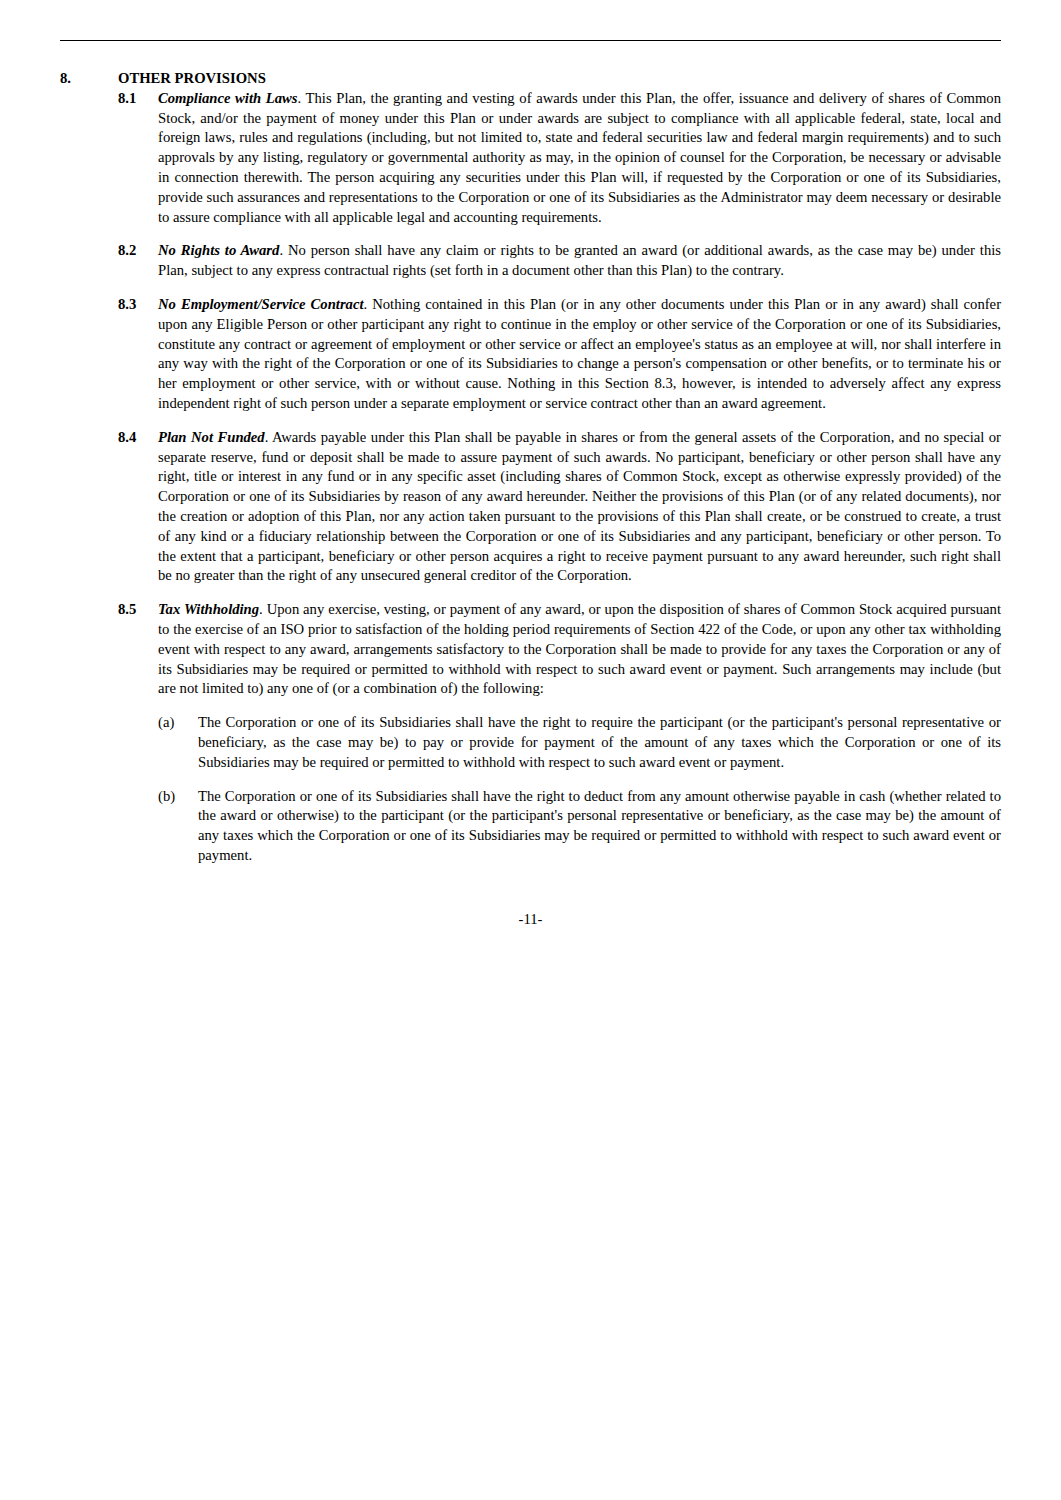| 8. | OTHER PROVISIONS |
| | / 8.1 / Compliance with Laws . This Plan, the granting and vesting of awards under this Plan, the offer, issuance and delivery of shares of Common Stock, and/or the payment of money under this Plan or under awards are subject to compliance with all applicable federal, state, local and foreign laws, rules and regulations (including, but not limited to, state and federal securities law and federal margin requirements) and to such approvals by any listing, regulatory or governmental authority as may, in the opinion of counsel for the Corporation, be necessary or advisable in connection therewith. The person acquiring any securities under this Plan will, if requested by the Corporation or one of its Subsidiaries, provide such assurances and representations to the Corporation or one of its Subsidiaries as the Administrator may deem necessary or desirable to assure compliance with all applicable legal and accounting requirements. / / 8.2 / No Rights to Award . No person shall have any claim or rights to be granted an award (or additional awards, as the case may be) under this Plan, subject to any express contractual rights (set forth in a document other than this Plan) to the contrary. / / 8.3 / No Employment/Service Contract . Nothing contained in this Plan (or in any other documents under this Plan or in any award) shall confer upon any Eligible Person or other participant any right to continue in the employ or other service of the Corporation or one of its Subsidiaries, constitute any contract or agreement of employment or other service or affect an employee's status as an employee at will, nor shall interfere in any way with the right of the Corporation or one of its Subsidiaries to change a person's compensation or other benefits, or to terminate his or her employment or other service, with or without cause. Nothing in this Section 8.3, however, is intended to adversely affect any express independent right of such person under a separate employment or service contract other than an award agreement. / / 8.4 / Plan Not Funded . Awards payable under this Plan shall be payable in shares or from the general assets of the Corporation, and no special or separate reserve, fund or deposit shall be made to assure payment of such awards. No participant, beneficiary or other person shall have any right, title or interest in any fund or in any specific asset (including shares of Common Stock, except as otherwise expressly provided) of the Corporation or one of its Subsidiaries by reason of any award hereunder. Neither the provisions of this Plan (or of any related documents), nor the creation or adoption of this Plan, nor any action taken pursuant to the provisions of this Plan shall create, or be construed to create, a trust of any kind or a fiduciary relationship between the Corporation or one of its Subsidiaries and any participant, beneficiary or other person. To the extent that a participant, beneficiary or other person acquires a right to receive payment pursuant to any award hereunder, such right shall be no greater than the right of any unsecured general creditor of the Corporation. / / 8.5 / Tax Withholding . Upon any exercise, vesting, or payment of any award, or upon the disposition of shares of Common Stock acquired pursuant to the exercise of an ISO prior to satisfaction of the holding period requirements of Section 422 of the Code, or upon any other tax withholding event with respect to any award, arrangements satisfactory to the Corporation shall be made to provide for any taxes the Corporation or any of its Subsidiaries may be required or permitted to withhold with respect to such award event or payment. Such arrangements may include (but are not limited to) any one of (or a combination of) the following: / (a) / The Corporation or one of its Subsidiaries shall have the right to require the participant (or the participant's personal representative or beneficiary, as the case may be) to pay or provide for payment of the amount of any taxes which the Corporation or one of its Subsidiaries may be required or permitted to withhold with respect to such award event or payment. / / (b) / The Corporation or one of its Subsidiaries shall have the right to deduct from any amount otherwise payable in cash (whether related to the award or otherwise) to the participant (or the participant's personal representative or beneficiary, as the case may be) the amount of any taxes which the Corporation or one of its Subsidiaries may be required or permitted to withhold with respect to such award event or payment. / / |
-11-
==
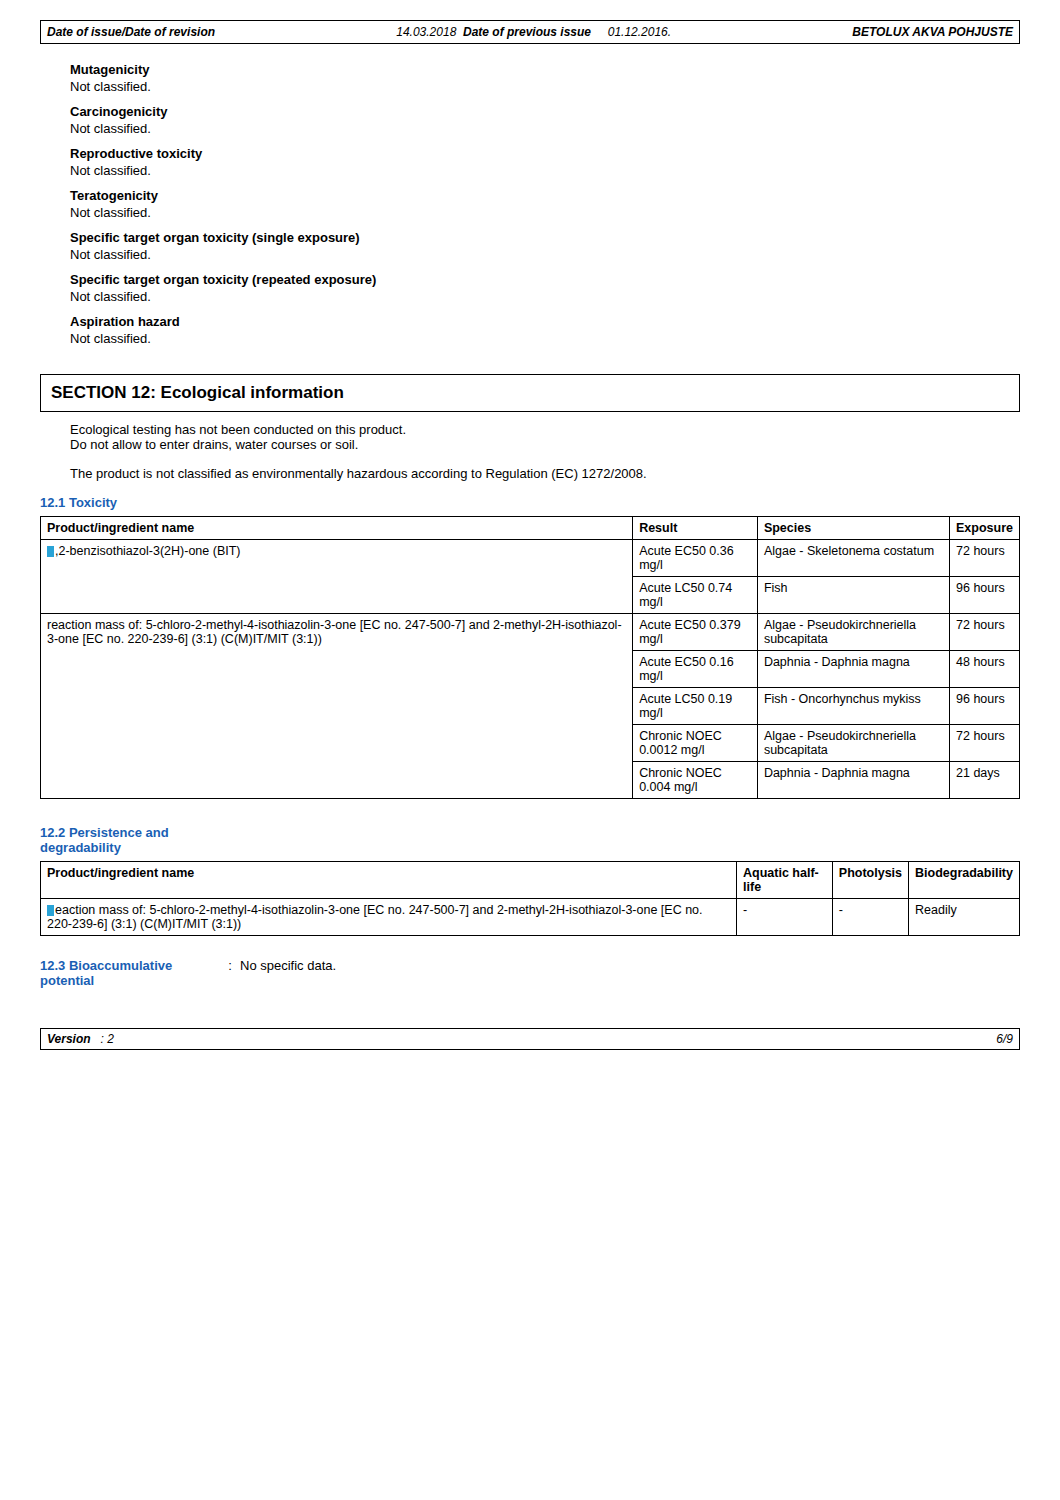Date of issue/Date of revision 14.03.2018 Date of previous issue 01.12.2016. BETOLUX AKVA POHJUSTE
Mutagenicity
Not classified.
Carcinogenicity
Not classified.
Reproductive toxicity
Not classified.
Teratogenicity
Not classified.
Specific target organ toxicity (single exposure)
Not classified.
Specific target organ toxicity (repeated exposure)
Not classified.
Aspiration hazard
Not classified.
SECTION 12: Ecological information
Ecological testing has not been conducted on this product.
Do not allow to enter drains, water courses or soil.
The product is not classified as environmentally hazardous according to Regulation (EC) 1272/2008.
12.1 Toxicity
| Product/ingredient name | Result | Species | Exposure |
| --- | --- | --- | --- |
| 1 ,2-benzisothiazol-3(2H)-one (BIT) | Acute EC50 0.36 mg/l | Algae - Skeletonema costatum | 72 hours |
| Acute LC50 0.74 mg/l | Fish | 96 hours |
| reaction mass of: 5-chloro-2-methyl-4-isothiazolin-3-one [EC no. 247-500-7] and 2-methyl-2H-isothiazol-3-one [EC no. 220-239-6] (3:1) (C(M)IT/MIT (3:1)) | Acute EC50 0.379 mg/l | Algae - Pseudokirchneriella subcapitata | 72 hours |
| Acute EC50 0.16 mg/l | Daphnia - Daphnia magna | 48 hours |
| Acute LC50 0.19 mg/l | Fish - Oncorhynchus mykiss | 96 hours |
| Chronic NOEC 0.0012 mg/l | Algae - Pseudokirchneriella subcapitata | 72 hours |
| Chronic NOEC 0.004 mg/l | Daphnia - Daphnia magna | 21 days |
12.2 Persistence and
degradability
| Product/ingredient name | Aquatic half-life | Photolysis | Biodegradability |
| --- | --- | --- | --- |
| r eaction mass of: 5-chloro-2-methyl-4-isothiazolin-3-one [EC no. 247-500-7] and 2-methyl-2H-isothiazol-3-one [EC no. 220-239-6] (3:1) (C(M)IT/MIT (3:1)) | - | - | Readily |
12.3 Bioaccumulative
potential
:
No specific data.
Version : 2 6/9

**Work required**:
Wherever a line in the entries holds "subcapitata", copy that line.

**Exercise response**:
| reaction mass of: 5-chloro-2-methyl-4-isothiazolin-3-one [EC no. 247-500-7] and 2-methyl-2H-isothiazol-3-one [EC no. 220-239-6] (3:1) (C(M)IT/MIT (3:1)) | Acute EC50 0.379 mg/l | Algae - Pseudokirchneriella subcapitata | 72 hours |
| Chronic NOEC 0.0012 mg/l | Algae - Pseudokirchneriella subcapitata | 72 hours |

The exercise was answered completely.